The activism of that day was personal to all of us, as it is today for young people today in a different way. But many in my generation realized that the idea “the personal is political and the political is personal” just wouldn’t cut it. Older activists today have forgotten that lesson, and young leaders say things like, my activism “started when I first realized that my story mattered.”
It’s true that every person’s story matters on an individual level, but personal stories don’t matter very much in the larger picture. Indeed, the personal is the problem.
The quandary of activism isn’t just with regard to strategy and tactics; it’s first a matter of philosophy and worldview. The obsessive externalization that characterizes the Western mind is the fatal flaw in the activist mindset.
Not that the Eastern mind, to the extent that it still exists with its abstract inward focus on the little self and the Big Self, has provided a true alternative. Decades of Eastern influence haven’t added true inward awareness to the Western mind.
At any rate, Western culture, with its rampant individualism, self-centeredness and consumerism, has become the global culture, and it is killing the Earth, and the human spirit.
With respect to the intrinsic limitations of activism, Bill McKibben illustrates them when he says, “I am a writer and a journalist…and what are journalists not really supposed to do? Take sides.”
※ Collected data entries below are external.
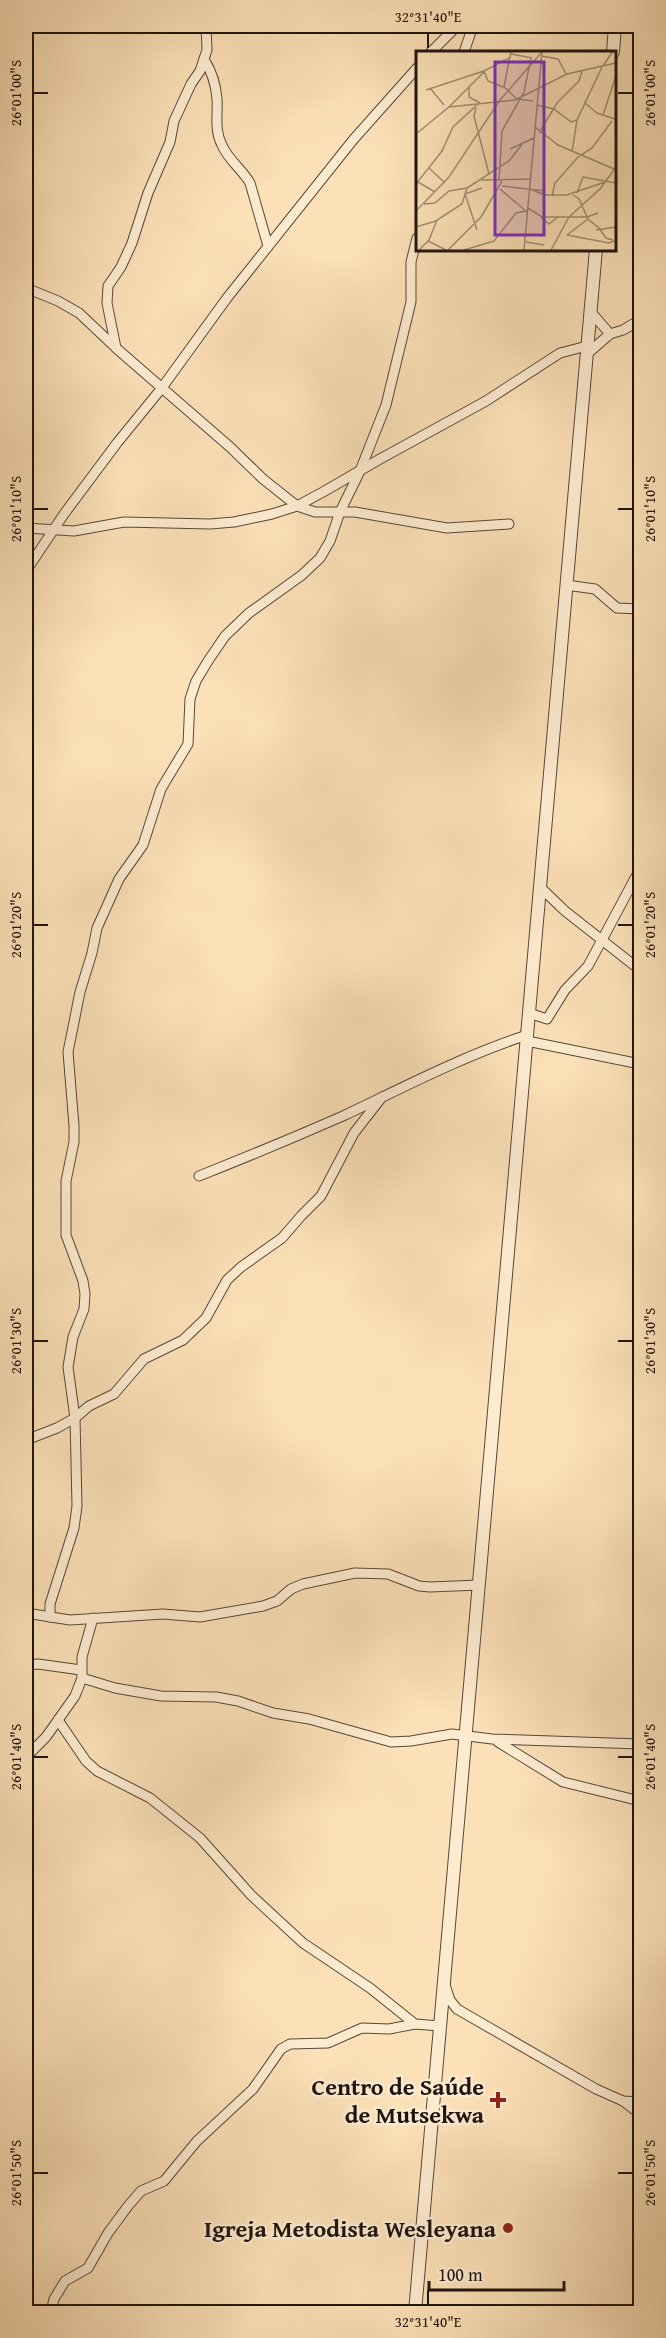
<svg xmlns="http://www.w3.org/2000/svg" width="666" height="2338" font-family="'Gentium Book Plus',serif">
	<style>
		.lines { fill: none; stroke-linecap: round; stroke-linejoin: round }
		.minor-casing { stroke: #564738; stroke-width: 11 }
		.tertiary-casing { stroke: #564738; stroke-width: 14 }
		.minor { stroke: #fdebd0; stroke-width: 9 }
		.tertiary { stroke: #fdebd0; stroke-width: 12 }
		.ticks { fill: none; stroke: #1e140d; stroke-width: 2 }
		.poi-dot { fill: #8f2418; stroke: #fdebd0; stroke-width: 2 }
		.labels { text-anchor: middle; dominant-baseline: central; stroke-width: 5; stroke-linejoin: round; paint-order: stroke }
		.poi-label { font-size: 24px; font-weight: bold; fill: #1e140d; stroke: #fdebd0; text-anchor: end }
		.inset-road { fill: none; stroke: #a38e73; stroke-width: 1.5 }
		.view { fill: #7b2cbf; fill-opacity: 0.15; stroke: #7b2cbf; stroke-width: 3 }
		.inset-edge { fill: none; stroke: #1e140d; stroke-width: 3 }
		.neatline { fill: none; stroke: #1e140d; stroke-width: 2 }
		.ticks-label { font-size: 15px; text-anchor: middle; fill: #1e140d }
	</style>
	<rect width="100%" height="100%" fill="#fce0b7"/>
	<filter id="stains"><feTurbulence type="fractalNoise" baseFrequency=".00333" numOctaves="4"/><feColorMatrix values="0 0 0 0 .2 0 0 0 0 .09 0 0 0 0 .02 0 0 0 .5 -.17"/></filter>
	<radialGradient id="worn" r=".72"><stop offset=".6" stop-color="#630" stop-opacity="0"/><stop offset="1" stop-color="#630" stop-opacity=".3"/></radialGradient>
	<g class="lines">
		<!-- minor casing -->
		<g class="minor-casing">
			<g id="minor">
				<polyline points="206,26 207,50 200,71 191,84 174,121 170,142 148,193 132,243 121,267 108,286 107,303 116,348 230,447 263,479 297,506 315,512 355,512 447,528 509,524"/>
				<polyline points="431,52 457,26"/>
				<polyline points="464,52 473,26"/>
				<path d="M204,59C212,72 216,84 217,99C218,115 214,130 222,145C228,160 242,169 250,183L268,246"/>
				<polyline points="26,288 58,301 79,313 114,346"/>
				<polyline points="590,311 610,334"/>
				<polyline points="587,354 610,334 623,330 640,320"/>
				<polyline points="26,528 74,531 124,522 210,524 234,522 272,514 297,506 323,492 380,459 486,401 560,353 587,346"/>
				<polyline points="26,571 64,514 117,443 161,389 227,298 353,140 417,68"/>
				<polyline points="566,585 595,589 617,608 640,609"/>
				<polyline points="540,887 565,911 640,970"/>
				<polyline points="529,1013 547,1019 565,990 588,966 640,869"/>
				<polyline points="527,1041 640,1064"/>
				<path d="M199,1176C247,1157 295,1137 343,1116C404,1087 463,1056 527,1035"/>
				<polyline points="26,1440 57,1428 75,1418 89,1406 114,1394 144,1359 183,1340 206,1318 227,1280 241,1267 282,1238 301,1216 321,1196 354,1133 382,1097"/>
				<polyline points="26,1613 70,1620 163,1614 200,1617 263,1606 277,1601 291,1589 303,1584 355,1573 388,1574 419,1586 430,1587 479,1585"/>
				<polyline points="50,1617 50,1604 74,1528 77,1506 75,1418 68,1367 73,1337 84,1309 85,1294 83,1281 66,1235 66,1181 74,1142 74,1126 68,1052 80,992 92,953 97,928 119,879 143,845 161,789 188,744 190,699 196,681 208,661 225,636 249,613 302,575 320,558 330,541 340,512 360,471 386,405 411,302 411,262 417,238"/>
				<polyline points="26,1665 38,1664 81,1670"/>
				<polyline points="82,1678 115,1688 161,1696 216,1697 238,1701 273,1713 309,1719 391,1742 411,1741 452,1734 492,1739 640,1744"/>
				<polyline points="58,1720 86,1761 97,1771 150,1798 200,1838 251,1895 303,1943 370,1988 415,2024 440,2026"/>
				<polyline points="498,1742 563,1782 640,1801"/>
				<polyline points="26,1757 46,1737 75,1696 82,1678 82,1657 93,1618"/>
				<polyline points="445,1985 450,2000 457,2009 596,2089 623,2101 640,2102"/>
				<polyline points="623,2101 640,2114"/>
				<polyline points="51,2312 54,2299 65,2281 88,2268 108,2233 128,2206 141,2191 164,2181 197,2141 253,2089 281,2049 290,2044 328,2043 362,2028 389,2029 415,2024"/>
			</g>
		</g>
		<!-- tertiary casing -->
		<g class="tertiary-casing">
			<g id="tertiary">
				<polyline points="613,52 615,26"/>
				<polyline points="415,2312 596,249"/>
			</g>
		</g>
		<!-- minor -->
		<use href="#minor" class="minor"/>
		<!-- tertiary -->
		<use href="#tertiary" class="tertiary"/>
	</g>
	<!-- ticks -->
	<path class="ticks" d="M428,33V48M33,93H48M618,93H633M33,509H48M618,509H633M33,925H48M618,925H633M33,1341H48M618,1341H633M33,1757H48M618,1757H633M33,2173H48M618,2173H633M428,2290V2305"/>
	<!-- markers -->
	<g class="poi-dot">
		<path d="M495 2091h6v6h6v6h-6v6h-6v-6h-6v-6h6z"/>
		<circle cx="508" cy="2228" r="6"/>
	</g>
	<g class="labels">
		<!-- poi labels -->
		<g class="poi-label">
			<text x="484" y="2086">Centro de Saúde<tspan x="484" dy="28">de Mutsekwa</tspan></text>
			<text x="496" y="2228">Igreja Metodista Wesleyana</text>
		</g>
	</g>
	<!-- overview -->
	<g transform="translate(416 51)">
		<rect width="200" height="200" fill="#fce0b7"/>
		<path class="inset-road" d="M95,0L88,36L101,48L117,50M95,3L116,7M125,5L142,8L150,23M187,15L197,0M68,20L72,30L87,36M53,36V46L64,52M14,37L28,54M123,37L151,23L200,12M10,39L68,20L95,6M169,52L181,62L199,68M121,54L138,58L155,71L161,69M33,56L68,21M60,57L58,65L73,123M187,64L200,25M119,76L142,94L198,118M123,82L141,52L163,30L166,20M0,83L33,56L99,49L123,37M94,98L118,87M156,101L161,69L186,16M13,117L29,132M65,129L115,128M83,130L86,80L108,41L115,7M2,131L19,141M0,133L26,100L37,76L61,54M86,135L129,140M84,138L111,161M116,139L129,144H151L189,131M161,142L167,126L200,132M157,144L163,148L172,168L183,177M136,145L139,132L162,106L176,97L196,70M8,153L19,152L33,140L51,137M112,157L126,166H171L182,162M0,160L33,126L84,49L126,1M154,165L184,138L200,116M125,166L133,173L142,166M0,176L20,170M183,177L190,187L197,189M61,179L49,143L66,137M180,179L200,176M151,184L193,192L198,190M151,184L172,168M12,190L30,199M110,191L128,194M3,199L13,189L21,169L46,153L51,137L93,110L107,92M32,199L65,166L86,130M48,199L78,190L100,162L110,160M108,199L126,1M135,199L153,166"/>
		<path class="view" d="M79,11H128V184H79Z"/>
		<rect width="200" height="200" class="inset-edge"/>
	</g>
	<!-- margin -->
	<rect width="666" height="2338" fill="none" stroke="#fce0b7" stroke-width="66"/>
	<!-- scale -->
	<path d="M429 2281v9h135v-9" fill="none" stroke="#1e140d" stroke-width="3"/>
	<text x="438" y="2281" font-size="18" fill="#1e140d" stroke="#fdebd0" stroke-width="4.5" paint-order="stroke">100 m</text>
	<rect x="33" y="33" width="600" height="2272" class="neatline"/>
	<g class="ticks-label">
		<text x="428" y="22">32°31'40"E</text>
		<text transform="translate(16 93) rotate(-90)" y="5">26°01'00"S</text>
		<text transform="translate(650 93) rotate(-90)" y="5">26°01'00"S</text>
		<text transform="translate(16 509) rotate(-90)" y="5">26°01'10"S</text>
		<text transform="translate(650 509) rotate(-90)" y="5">26°01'10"S</text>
		<text transform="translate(16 925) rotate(-90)" y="5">26°01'20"S</text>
		<text transform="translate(650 925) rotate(-90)" y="5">26°01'20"S</text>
		<text transform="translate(16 1341) rotate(-90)" y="5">26°01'30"S</text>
		<text transform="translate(650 1341) rotate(-90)" y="5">26°01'30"S</text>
		<text transform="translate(16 1757) rotate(-90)" y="5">26°01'40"S</text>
		<text transform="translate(650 1757) rotate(-90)" y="5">26°01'40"S</text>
		<text transform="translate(16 2173) rotate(-90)" y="5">26°01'50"S</text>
		<text transform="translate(650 2173) rotate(-90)" y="5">26°01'50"S</text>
		<text x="428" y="2327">32°31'40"E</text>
	</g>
	<rect width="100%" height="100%" filter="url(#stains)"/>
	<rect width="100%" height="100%" fill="url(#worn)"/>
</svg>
Certainly one has to speak up and stand against the rapacious forces and reprehensible people in power that support them. However the climate crisis, and its inseparable twin the extinction crisis, cannot be redressed, much less remedied through oppositional politics.
Why? Because the ecological crisis is the manifestation of man’s (and not just Western man’s) wrongful relationship with the Earth. Everyone on the planet is facing an intensifying crisis of human consciousness. If it isn’t first addressed as such, activism, while it may offer fragmentary successes, contributes to the fragmentary mentality that is destroying the Earth and humanity.
Under the guise of taking the long view, McKibben says, “I’m going to be dead before the very worst of this crisis kicks in.” That’s true at one level, and false at a deeper level because it contributes to the idea that we can employ the same old thinking in terms of time to meet the real and present crisis of the Sixth Extinction. Time is the real enemy, and not just because we’re running out of it.
Young activists speak of friends “switching their majors in college to sustainable fashion design in business, or doing environmental documentaries,” and say, “that fills me with so much hope.”
Hope however, is the just flipside of despair. And in this world, to live by hope is to set oneself up for despair.
The energy of young people involved in activism ineluctably leads to the burnout of middle age. One of the lead stories in the States today is the resignation of Jacinda Ardern, who became a global “icon” for progressives as New Zealand’s prime minister.
It’s a bad sign when a 42 year-old rising star of the progressive political firmament, one of the erstwhile international community’s best and brightest, calls it quits for ambiguous reasons. It’s another indication that progressivism is in wholesale retreat around the world.
So we’re not just talking about the illusions of activism. People who care about the Earth and social and economic justice are feeling a growing enervation.
As long as we do something for the sake of something else, which is what social values, including activism, are based on, we are generating inward and outward barrenness.
And as long as we are fragmented humans rather than whole human beings, we’re contributing to the fragmentation of the Earth and humanity. We need to bring about an entirely new kind of global culture, beginning with radical change inwardly, not more collective movements outwardly.